Whatever happened to the art that made a critical statement of society into which the art was born? Whatever happened to those artists that took a mirror to society and said: look, look, … what do you see … what do you understand … what is wrong here?

So what would have a Beuys or Andy or John thought? Who knows! I don’t know, geeeees who cares!

The point? Why look at long - unfortunately - dead artist and ask them? Why not create your own interpretation, opinions and art based on the spirit of these talented and expressive artists.

My friend and I did finally find a good reinterpretation of the work. Which we aren’t going to sell for nine dollars a month, in fact this idea is free in the sense of freedom and free-of-charge!

The idea would be to take one-second videos, as many as you can, as often as you like (none of this one-per-day stuff) and then combine them into a collage.

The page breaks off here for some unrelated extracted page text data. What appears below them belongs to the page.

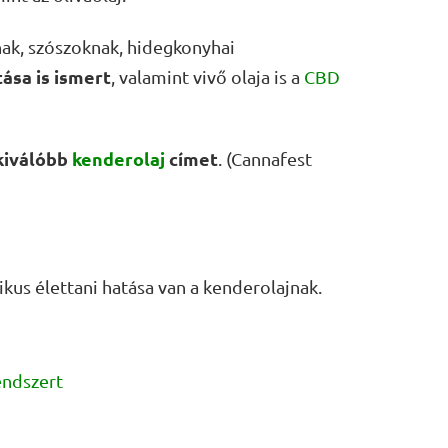
knak, szószoknak, hidegkonyhai
ása is ismert
, valamint vivő olaja is a
CBD
iválóbb
kenderolaj
címet
. (Cannafest
ikus élettani hatása van a kenderolajnak.
ndszert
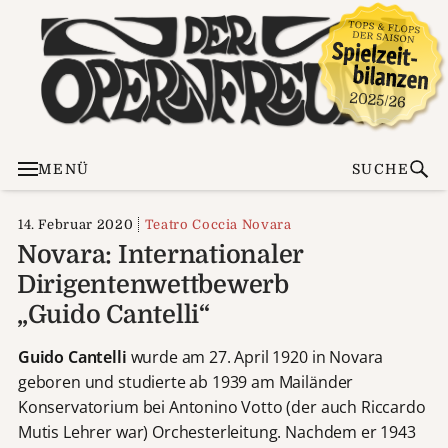
MENÜ
SUCHE
14. Februar 2020
Teatro Coccia Novara
Novara: Internationaler
Dirigentenwettbewerb
„Guido Cantelli“
Guido Cantelli
wurde am 27. April 1920 in Novara
geboren und studierte ab 1939 am Mailänder
Konservatorium bei Antonino Votto (der auch Riccardo
Mutis Lehrer war) Orchesterleitung. Nachdem er 1943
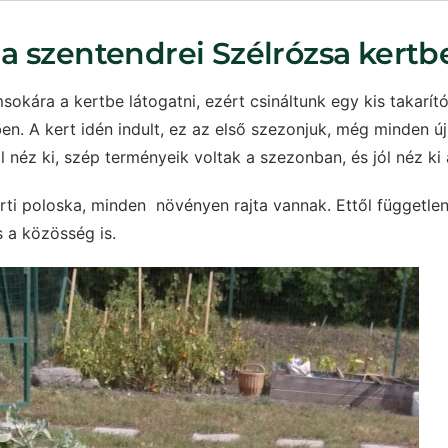
a szentendrei Szélrózsa kertb
okára a kertbe látogatni, ezért csináltunk egy kis takarító
en. A kert idén indult, ez az első szezonjuk, még minden új
 néz ki, szép terményeik voltak a szezonban, és jól néz ki 
erti poloska, minden növényen rajta vannak. Ettől független
s a közösség is.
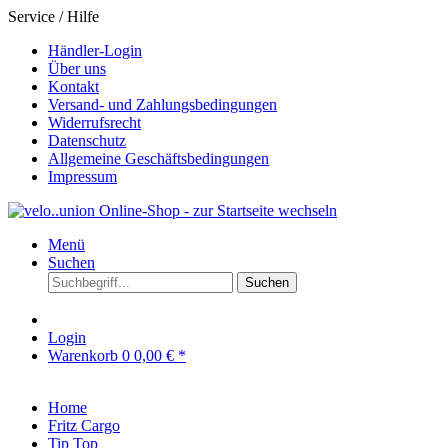
Service / Hilfe
Händler-Login
Über uns
Kontakt
Versand- und Zahlungsbedingungen
Widerrufsrecht
Datenschutz
Allgemeine Geschäftsbedingungen
Impressum
Menü
Suchen
Suchen
Login
Warenkorb
0
0,00 € *
Home
Fritz Cargo
Tip Top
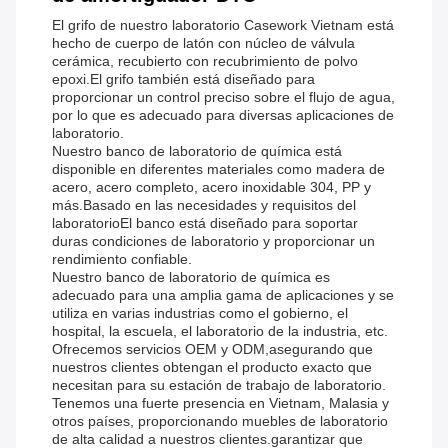
El grifo de nuestro laboratorio Casework Vietnam está
hecho de cuerpo de latón con núcleo de válvula
cerámica, recubierto con recubrimiento de polvo
epoxi.El grifo también está diseñado para
proporcionar un control preciso sobre el flujo de agua,
por lo que es adecuado para diversas aplicaciones de
laboratorio.
Nuestro banco de laboratorio de química está
disponible en diferentes materiales como madera de
acero, acero completo, acero inoxidable 304, PP y
más.Basado en las necesidades y requisitos del
laboratorioEl banco está diseñado para soportar
duras condiciones de laboratorio y proporcionar un
rendimiento confiable.
Nuestro banco de laboratorio de química es
adecuado para una amplia gama de aplicaciones y se
utiliza en varias industrias como el gobierno, el
hospital, la escuela, el laboratorio de la industria, etc.
Ofrecemos servicios OEM y ODM,asegurando que
nuestros clientes obtengan el producto exacto que
necesitan para su estación de trabajo de laboratorio.
Tenemos una fuerte presencia en Vietnam, Malasia y
otros países, proporcionando muebles de laboratorio
de alta calidad a nuestros clientes.garantizar que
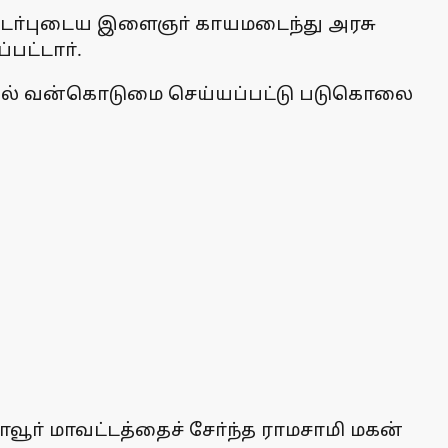
ொடா்புடைய இளைஞா் காயமடைந்து அரசு
பட்டாா்.
ாலியல் வன்கொடுமை செய்யப்பட்டு படுகொலை
ாவூா் மாவட்டத்தைச் சோ்ந்த ராமசாமி மகன்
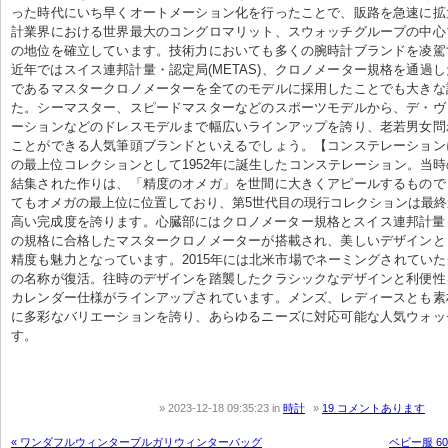
った時代にいち早くオートメーション化を行ったことで、販路を急速に拡
計業界における世界最大のコングロマリット、スウォッチグループの中心
の地位を確立しています。技術力においても多くの腕時計ブランドを凌駕
近年ではスイス連邦計量・認定局(METAS)、クロノメーター規格を通過
であるマスタークロノメーターを全てのモデルに採用したことでも大きな
た。シーマスター、スピードマスターなどのスポーツモデルから、デ・ヴ
ーションなどのドレスモデルまで幅広いラインアップを誇り、老若男女問
ことができる人気筆頭ブランドといえるでしょう。【コンステレーション
の最上位コレクションとして1952年に誕生したコンステレーション。当
結集された作りは、「精度のオメガ」を世間に大きくアピールするもので
てもオメガの最上位に位置しており、第5世代目の現行コレクションは最
高い完成度を誇ります。心臓部にはクロノメーター規格とスイス連邦計量・認
の規格に合格したマスタークロノメーターが搭載され、美しいデザインと
精度も魅力となっています。2015年には北米市場でネーミングされてい
の名称が復活。往時のデザインを踏襲したクラシックなデザインと利便性
カレンダー仕様がラインアップされています。メンズ、レディースとも素
に多彩なバリエーションを誇り、あらゆるニーズに対応可能な人気ウォッ
す。
2023-12-18 09:35:23
in
時計
19 コメントあります
« ワンダフルウィンターブルガリウィンターバッグ
ベビー服 6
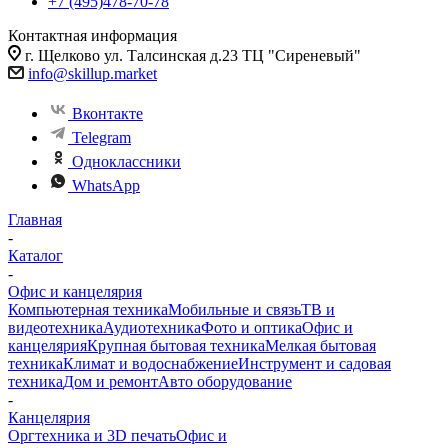
+7 (495)478-70-78
Контактная информация
г. Щелково ул. Талсинская д.23 ТЦ "Сиреневый"
info@skillup.market
Вконтакте
Telegram
Одноклассники
WhatsApp
Главная
-
Каталог
-
Офис и канцелярия
Компьютерная техника
Мобильные и связь
ТВ и
видеотехника
Аудиотехника
Фото и оптика
Офис и
канцелярия
Крупная бытовая техника
Мелкая бытовая
техника
Климат и водоснабжение
Инструмент и садовая
техника
Дом и ремонт
Авто оборудование
-
Канцелярия
Оргтехника и 3D печать
Офис и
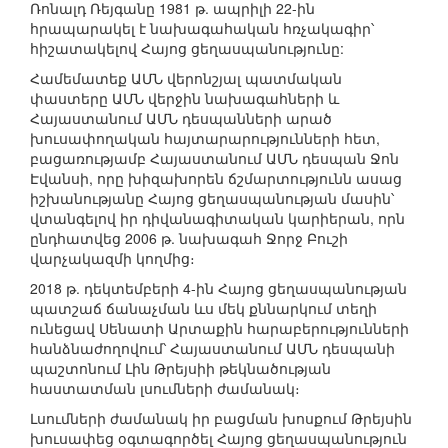
Ռոնալդ Ռեյգանը 1981 թ. ապրիլի 22-ին
հրապարակել է նախագահական հռչակագիր՝
հիշատակելով Հայոց ցեղասպանությունը:
Համեմատեք ԱՄՆ վերոնշյալ պատմական
փաստերը ԱՄՆ վերջին նախագահների և
Հայաստանում ԱՄՆ դեսպանների արած
խուսափողական հայտարարությունների հետ,
բացառությամբ Հայաստանում ԱՄՆ դեսպան Ջոն
Էվանսի, որը խիզախորեն ճշմարտությունն ասաց
իշխանությանը Հայոց ցեղասպանության մասին՝
վտանգելով իր դիվանագիտական կարիերան, որն
ընդհատվեց 2006 թ. նախագահ Ջորջ Բուշի
վարչակազմի կողմից։
2018 թ. դեկտեմբերի 4-ին Հայոց ցեղասպանության
պատշաճ ճանաչման ևս մեկ քննարկում տեղի
ունեցավ Սենատի Արտաքին հարաբերությունների
հանձնաժողովում՝ Հայաստանում ԱՄՆ դեսպանի
պաշտոնում Լին Թրեյսիի թեկնածության
հաստատման լսումների ժամանակ։
Լսումների ժամանակ իր բացման խոսքում Թրեյսին
խուսափեց օգտագործել Հայոց ցեղասպանություն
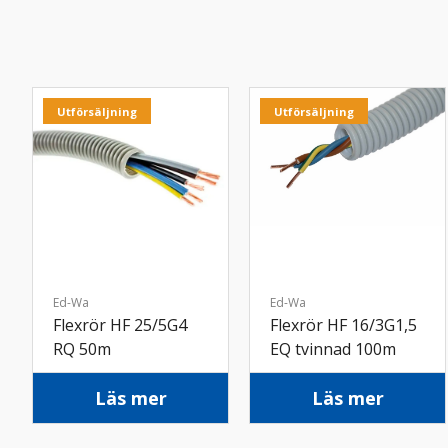
Utförsäljning
Utförsäljning
Ed-Wa
Ed-Wa
Flexrör HF 25/5G4
Flexrör HF 16/3G1,5
RQ 50m
EQ tvinnad 100m
Läs mer
Läs mer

But wait that’s the same idea!

Hang on, here’s the difference. Of what should you be taking a video of?

Advertising.

Advertising: driving past on the side of a delivery van, advertising: endlessly rolling around on digital billboards, advertising: staring at you from street corners and street walls. Advertising in its perfidious form, wherever you discover it, make a one-second video.

Then combine all your videos and e’Voila, welcome to your wonderful enjoyable life with advertising surrounding you. Make all your digital friends jealous with your expressive, non-conformist, confrontational digital artwork.

An artwork made in a world over filled by fake people presenting fake products with fake smiles. Why do we accept this? Why isn’t there a critical political movement against advertising? Why is the public space no longer public but sold to the highest bidder? If you don’t believe this, take a spray can to a billboard and spend the night in a prison cell. It’s no longer public space, its corporate private property.

Unfortunately, advertising is the plankton for consumerism, if it dies out, so does consumerism. So don’t hold your breath that advertising will disappear any time soon.

Oh, and here comes one more critical statement. If the guy was clever, he even got a patent on his idea. So that would make this idea a patent infringement. So the good old days of standing the shoulders of great ideas, are dead.

Imitor ego et adepto sequitur - Copy me and get sued!